Begleitend zur Installation wurde eine Tageszeitung gestaltet, die die gesammelten Ausmaße und Entwicklungen rechtsextremer Gewalt in Deutschland dokumentiert. Sie erweitert die räumliche Erfahrung der Arbeit um eine recherchierte, journalistische Ebene und lädt die Besucher:innen dazu ein, das Gesehene und Gehörte in einen größeren gesellschaftlichen Kontext einzuordnen.

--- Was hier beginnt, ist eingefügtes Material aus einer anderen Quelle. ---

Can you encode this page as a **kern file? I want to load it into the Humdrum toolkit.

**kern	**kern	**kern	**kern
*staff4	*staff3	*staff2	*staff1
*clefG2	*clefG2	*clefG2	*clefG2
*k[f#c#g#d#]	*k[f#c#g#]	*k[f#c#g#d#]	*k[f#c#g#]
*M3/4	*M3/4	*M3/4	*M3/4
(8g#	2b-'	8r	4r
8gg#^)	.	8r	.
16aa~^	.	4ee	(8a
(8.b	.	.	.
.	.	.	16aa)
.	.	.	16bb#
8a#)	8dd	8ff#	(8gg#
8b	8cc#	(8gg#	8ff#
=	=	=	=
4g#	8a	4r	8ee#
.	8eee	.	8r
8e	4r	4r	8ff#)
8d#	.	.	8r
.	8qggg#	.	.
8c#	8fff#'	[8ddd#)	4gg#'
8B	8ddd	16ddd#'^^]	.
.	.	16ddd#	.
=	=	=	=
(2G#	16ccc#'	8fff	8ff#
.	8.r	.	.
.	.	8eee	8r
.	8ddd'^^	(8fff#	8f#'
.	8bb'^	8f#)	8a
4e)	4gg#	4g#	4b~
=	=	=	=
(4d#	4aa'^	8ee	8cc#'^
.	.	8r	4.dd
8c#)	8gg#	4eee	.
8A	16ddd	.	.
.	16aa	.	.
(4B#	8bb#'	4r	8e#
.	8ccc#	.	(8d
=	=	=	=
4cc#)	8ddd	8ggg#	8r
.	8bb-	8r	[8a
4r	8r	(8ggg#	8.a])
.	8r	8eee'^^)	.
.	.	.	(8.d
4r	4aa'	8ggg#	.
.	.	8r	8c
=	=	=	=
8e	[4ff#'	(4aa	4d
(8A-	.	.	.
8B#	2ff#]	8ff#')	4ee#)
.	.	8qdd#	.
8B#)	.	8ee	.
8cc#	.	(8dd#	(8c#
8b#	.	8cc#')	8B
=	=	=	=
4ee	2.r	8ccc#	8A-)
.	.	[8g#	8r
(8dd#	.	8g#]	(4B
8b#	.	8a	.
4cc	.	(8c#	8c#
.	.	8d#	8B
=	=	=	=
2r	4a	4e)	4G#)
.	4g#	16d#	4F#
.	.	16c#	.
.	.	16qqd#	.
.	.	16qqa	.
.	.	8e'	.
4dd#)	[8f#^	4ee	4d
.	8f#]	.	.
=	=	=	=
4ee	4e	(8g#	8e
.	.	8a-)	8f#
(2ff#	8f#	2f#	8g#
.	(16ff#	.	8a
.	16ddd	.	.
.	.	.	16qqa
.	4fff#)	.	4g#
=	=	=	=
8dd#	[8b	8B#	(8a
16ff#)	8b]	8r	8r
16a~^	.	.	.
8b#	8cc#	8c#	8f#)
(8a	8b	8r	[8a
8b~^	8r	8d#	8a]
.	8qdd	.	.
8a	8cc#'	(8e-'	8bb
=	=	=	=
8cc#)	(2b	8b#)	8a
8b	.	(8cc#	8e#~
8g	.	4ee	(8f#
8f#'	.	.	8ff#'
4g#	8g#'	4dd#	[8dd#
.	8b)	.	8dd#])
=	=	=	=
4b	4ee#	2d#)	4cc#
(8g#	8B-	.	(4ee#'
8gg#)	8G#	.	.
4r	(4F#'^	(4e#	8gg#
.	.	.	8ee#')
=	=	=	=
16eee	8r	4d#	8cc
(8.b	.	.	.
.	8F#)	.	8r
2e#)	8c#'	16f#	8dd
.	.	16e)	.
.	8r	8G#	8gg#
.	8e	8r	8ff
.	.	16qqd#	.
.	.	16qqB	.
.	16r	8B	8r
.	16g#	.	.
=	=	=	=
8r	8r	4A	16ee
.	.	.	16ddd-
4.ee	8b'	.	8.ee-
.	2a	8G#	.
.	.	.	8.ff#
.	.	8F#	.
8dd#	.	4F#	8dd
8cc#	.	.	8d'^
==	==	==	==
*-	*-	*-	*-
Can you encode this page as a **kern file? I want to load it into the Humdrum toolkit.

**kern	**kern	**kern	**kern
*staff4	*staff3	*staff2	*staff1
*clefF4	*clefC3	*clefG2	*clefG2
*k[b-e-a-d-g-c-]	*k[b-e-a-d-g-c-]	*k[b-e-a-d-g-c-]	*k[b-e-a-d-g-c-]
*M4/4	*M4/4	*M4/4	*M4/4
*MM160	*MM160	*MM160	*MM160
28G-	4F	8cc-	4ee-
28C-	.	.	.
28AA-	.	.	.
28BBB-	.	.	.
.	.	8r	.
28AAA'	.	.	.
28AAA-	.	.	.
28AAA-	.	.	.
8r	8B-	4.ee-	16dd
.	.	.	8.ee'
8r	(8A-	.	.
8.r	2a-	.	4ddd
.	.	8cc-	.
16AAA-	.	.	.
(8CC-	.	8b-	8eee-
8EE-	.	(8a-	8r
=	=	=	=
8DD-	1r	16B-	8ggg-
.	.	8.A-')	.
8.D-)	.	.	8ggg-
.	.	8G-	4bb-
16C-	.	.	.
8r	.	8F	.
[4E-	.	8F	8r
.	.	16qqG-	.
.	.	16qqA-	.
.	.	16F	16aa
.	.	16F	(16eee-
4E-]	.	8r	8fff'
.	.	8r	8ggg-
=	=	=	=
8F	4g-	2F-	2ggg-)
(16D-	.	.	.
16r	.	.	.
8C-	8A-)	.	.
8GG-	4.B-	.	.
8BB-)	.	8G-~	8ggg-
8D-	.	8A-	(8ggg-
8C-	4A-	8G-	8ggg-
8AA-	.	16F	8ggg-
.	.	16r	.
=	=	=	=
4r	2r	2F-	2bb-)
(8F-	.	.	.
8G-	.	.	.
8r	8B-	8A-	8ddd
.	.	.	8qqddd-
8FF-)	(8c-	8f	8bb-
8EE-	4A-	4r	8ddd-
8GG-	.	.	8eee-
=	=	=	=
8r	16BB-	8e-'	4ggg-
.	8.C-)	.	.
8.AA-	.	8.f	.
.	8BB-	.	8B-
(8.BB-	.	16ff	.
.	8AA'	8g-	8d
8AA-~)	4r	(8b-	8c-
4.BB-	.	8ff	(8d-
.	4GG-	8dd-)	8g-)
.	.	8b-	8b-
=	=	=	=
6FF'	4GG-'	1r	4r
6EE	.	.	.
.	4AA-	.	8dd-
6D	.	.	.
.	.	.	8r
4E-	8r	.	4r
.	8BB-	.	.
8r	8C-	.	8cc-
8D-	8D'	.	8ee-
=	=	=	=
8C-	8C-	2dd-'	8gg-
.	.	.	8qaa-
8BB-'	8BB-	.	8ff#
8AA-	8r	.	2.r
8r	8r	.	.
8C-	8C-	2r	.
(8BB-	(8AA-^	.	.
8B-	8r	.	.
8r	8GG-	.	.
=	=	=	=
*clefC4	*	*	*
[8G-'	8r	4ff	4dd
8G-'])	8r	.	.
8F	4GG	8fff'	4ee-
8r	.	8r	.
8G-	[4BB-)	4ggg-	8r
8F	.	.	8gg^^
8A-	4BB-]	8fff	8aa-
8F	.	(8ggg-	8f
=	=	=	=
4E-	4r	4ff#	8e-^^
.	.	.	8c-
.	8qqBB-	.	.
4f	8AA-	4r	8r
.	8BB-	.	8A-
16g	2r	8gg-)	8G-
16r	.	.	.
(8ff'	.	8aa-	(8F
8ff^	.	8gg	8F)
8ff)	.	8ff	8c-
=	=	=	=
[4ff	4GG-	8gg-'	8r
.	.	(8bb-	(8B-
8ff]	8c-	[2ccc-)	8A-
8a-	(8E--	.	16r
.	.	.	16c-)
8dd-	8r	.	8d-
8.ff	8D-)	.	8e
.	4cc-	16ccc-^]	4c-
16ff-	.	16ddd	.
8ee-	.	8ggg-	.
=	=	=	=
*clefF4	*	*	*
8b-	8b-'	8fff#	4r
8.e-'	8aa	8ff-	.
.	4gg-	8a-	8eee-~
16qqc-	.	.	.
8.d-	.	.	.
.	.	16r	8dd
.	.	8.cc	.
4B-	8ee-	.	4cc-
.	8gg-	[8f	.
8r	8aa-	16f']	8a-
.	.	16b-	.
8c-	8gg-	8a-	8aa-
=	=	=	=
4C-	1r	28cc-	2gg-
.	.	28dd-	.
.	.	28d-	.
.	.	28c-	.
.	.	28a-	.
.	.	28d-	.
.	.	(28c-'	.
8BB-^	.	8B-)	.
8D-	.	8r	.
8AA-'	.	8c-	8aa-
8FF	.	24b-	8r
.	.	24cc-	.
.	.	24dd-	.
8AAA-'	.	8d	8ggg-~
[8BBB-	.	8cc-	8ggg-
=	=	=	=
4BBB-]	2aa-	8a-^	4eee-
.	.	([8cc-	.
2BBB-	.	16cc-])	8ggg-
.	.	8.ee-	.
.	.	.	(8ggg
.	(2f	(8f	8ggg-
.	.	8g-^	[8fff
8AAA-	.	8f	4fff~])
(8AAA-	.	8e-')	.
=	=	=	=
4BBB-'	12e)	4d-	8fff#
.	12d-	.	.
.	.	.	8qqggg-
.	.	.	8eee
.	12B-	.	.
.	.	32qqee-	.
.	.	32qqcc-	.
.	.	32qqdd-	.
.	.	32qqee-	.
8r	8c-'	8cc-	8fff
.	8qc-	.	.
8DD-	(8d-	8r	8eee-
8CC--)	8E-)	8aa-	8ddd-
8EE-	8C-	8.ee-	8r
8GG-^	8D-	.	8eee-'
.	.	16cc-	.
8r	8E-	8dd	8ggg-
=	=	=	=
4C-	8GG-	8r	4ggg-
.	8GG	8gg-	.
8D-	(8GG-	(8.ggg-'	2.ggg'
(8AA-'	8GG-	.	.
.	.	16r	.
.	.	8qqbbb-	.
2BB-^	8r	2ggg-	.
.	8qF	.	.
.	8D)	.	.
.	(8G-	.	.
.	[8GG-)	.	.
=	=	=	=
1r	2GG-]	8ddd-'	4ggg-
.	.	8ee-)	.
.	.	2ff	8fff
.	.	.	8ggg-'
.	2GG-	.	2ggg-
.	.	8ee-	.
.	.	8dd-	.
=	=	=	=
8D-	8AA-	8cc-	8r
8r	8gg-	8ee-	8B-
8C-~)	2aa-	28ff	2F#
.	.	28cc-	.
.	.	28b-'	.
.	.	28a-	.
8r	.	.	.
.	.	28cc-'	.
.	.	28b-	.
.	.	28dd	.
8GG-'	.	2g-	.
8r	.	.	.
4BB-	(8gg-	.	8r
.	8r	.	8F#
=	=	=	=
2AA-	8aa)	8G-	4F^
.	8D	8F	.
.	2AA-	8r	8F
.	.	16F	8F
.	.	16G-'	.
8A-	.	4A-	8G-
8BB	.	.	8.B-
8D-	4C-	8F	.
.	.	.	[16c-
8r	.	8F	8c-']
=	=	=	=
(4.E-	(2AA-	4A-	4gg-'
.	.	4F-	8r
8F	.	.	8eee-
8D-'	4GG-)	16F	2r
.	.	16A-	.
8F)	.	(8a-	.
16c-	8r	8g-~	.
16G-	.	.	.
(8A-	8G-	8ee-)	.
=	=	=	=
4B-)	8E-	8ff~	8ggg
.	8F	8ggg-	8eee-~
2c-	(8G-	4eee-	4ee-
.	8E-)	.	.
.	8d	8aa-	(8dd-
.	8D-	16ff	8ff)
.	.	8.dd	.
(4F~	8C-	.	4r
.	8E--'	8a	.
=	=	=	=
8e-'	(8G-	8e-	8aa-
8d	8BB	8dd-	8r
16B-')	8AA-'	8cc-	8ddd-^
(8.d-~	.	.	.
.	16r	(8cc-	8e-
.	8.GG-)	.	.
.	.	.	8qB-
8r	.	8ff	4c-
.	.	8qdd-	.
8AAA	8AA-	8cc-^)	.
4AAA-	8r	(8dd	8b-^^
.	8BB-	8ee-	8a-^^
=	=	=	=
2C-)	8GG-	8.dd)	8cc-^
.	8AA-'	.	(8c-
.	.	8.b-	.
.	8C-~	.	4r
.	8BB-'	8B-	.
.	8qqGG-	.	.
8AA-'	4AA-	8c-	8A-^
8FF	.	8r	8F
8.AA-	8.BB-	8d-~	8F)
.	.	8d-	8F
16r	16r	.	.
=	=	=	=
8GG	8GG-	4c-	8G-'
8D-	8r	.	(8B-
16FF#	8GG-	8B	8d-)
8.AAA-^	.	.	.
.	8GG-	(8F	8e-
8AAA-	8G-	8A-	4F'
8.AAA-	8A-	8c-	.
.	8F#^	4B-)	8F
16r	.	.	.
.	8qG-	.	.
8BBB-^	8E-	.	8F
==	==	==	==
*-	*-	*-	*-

„Hallender Hass“ ist keine Reproduktion rechter Inhalte, sondern eine künstlerische Auseinandersetzung mit der Gewalt politischer Sprache. Die Arbeit schafft einen Erfahrungsraum, der verstört, berührt und ein Innehalten provoziert – und der die Frage nach der eigenen Verantwortung unausweichlich macht.



2023
26.536 MENSCHEN! WÜRDE?
26.536! Das ist die unglaubliche Zahl an Menschen, die alleine seit dem Jahr 2018 bei dem Versuch, nach Europa zu gelangen, im Mittelmeer ertrunken sind. Hierbei handelt es sich allerdings lediglich um bestätigte Opfer. Die tatsächliche Zahl könnte aufgrund angenommener Nichterfassung noch und zwar sehr wahrscheinlich deutlich höher liegen. Geflüchtete, die meist aus ohnehin schon vom Krieg gebeutelten oder wirtschaftlich instabilen Regionen kommen, riskieren ihr Leben auf unsicheren Booten auf hoher See. Zusätzlich verschärft wird deren Situation zudem nicht selten auch noch vom inhumanen Vorgehen der umstrittenen europäischen Grenzschutzbehöre FRONTEX (Stichwort: "Push-Backs"). Dieses humanitäre Drama stellt eine schwerwiegende Verletzung der Menschenrechte dar, verursacht nicht zuletzt durch politisches Versagen: Die EU und die Internationalen Gemeinschaften insgesamt müssen endlich handeln, sichere und legale Wege für Geflüchtete bereitstellen, damit diese Tragödie endet und nicht mehr Tag für Tag ungezählte Menschen ihr Leben vor den Toren der selbsternannten "Festung Europa" lassen müssen! 26.536 MENSCHEN! WÜRDE?

2022
Relocate
Installation im öffentlichen Raum (Wald), Fundmaterialien, LED-Licht, 2023
„Relocate“ ist eine raumgreifende Installation im Wald, die auf die Lebensrealität von Menschen in Flucht- und Vertreibungssituationen aufmerksam macht. Aus gesammeltem Astwerk, Holzstücken und Müllsäcken entstehen fragile Zeltkonstruktionen – notdürftige Behausungen, wie sie von Geflüchteten in europäischen Wäldern errichtet werden, um Schutz vor Sichtbarkeit, Kälte und Gewalt zu finden. Der Wald – oft als Ort von Romantik oder Rückzug verklärt – wird hier zum Schauplatz existenzieller Unsicherheit. Die Behausungen sind kaum mehr als provisorische Schutzmäntel, die Wind, Nässe und Angst nur bedingt standhalten. Jede Hütte wird von einer LED-Leuchte im Inneren erhellt – Symbol für Wärme und Hoffnung, zugleich aber auch für das Risiko, entdeckt und vertrieben zu werden. Die Arbeit versteht sich als stilles Mahnmal, das mitten im scheinbar idyllischen Wald Raum für Reflexion schafft. Sie konfrontiert mit der Realität von Menschen, die sich – im Zentrum Europas – außerhalb jeder Sicherheit bewegen müssen, und stellt Fragen nach Empathie, politischer Verantwortung und unserem Blick auf Flucht.